> GOAL OF THE EXERCISE
When you print the records, keep every line identical to the original.

(Source data)
┌──

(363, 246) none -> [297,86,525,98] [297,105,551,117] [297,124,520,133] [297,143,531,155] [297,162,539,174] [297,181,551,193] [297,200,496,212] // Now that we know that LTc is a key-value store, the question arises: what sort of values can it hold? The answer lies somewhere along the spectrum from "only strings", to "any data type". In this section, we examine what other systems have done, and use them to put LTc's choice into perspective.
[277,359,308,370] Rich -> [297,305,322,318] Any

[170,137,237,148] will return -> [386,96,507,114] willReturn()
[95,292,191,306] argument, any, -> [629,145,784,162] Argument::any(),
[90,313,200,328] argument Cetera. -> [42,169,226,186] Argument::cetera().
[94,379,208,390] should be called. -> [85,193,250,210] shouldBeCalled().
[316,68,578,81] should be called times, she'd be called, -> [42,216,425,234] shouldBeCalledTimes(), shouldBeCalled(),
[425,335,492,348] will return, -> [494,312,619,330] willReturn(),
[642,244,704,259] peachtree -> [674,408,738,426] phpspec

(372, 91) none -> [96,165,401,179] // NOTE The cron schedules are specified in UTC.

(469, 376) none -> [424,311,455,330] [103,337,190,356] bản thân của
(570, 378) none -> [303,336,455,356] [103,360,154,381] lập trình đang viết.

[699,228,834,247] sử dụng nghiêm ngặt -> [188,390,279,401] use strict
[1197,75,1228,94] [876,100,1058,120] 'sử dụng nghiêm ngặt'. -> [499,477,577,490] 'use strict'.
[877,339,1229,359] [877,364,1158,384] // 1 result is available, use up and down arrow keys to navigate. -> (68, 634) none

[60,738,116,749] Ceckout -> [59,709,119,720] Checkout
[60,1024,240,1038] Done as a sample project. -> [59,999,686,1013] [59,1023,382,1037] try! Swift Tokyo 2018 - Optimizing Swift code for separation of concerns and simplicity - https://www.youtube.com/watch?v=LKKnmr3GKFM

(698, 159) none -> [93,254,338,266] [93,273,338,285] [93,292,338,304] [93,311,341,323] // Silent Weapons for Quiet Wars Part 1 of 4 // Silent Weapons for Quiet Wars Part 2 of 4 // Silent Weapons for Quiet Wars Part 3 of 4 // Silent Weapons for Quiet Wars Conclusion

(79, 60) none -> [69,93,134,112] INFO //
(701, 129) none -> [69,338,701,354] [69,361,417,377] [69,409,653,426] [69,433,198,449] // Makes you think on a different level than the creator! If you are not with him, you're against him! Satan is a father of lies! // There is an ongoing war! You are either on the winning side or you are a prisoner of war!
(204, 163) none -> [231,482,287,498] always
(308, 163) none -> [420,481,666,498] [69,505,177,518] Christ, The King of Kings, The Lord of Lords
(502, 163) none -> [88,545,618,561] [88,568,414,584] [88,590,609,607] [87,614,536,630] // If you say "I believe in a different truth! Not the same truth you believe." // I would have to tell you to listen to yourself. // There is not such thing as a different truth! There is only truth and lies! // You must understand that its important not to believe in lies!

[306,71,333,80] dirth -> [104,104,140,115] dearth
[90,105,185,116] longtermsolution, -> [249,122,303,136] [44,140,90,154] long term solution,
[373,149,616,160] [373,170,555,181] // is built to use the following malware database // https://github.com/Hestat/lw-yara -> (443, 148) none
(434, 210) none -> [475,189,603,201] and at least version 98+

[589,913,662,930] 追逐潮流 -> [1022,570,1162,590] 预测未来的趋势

└──

> TASK ANSWER
(363, 246) none -> [297,86,525,98] [297,105,551,117] [297,124,520,133] [297,143,531,155] [297,162,539,174] [297,181,551,193] [297,200,496,212] // Now that we know that LTc is a key-value store, the question arises: what sort of values can it hold? The answer lies somewhere along the spectrum from "only strings", to "any data type". In this section, we examine what other systems have done, and use them to put LTc's choice into perspective.
[277,359,308,370] Rich -> [297,305,322,318] Any

[170,137,237,148] will return -> [386,96,507,114] willReturn()
[95,292,191,306] argument, any, -> [629,145,784,162] Argument::any(),
[90,313,200,328] argument Cetera. -> [42,169,226,186] Argument::cetera().
[94,379,208,390] should be called. -> [85,193,250,210] shouldBeCalled().
[316,68,578,81] should be called times, she'd be called, -> [42,216,425,234] shouldBeCalledTimes(), shouldBeCalled(),
[425,335,492,348] will return, -> [494,312,619,330] willReturn(),
[642,244,704,259] peachtree -> [674,408,738,426] phpspec

(372, 91) none -> [96,165,401,179] // NOTE The cron schedules are specified in UTC.

(469, 376) none -> [424,311,455,330] [103,337,190,356] bản thân của
(570, 378) none -> [303,336,455,356] [103,360,154,381] lập trình đang viết.

[699,228,834,247] sử dụng nghiêm ngặt -> [188,390,279,401] use strict
[1197,75,1228,94] [876,100,1058,120] 'sử dụng nghiêm ngặt'. -> [499,477,577,490] 'use strict'.
[877,339,1229,359] [877,364,1158,384] // 1 result is available, use up and down arrow keys to navigate. -> (68, 634) none

[60,738,116,749] Ceckout -> [59,709,119,720] Checkout
[60,1024,240,1038] Done as a sample project. -> [59,999,686,1013] [59,1023,382,1037] try! Swift Tokyo 2018 - Optimizing Swift code for separation of concerns and simplicity - https://www.youtube.com/watch?v=LKKnmr3GKFM

(698, 159) none -> [93,254,338,266] [93,273,338,285] [93,292,338,304] [93,311,341,323] // Silent Weapons for Quiet Wars Part 1 of 4 // Silent Weapons for Quiet Wars Part 2 of 4 // Silent Weapons for Quiet Wars Part 3 of 4 // Silent Weapons for Quiet Wars Conclusion

(79, 60) none -> [69,93,134,112] INFO //
(701, 129) none -> [69,338,701,354] [69,361,417,377] [69,409,653,426] [69,433,198,449] // Makes you think on a different level than the creator! If you are not with him, you're against him! Satan is a father of lies! // There is an ongoing war! You are either on the winning side or you are a prisoner of war!
(204, 163) none -> [231,482,287,498] always
(308, 163) none -> [420,481,666,498] [69,505,177,518] Christ, The King of Kings, The Lord of Lords
(502, 163) none -> [88,545,618,561] [88,568,414,584] [88,590,609,607] [87,614,536,630] // If you say "I believe in a different truth! Not the same truth you believe." // I would have to tell you to listen to yourself. // There is not such thing as a different truth! There is only truth and lies! // You must understand that its important not to believe in lies!

[306,71,333,80] dirth -> [104,104,140,115] dearth
[90,105,185,116] longtermsolution, -> [249,122,303,136] [44,140,90,154] long term solution,
[373,149,616,160] [373,170,555,181] // is built to use the following malware database // https://github.com/Hestat/lw-yara -> (443, 148) none
(434, 210) none -> [475,189,603,201] and at least version 98+

[589,913,662,930] 追逐潮流 -> [1022,570,1162,590] 预测未来的趋势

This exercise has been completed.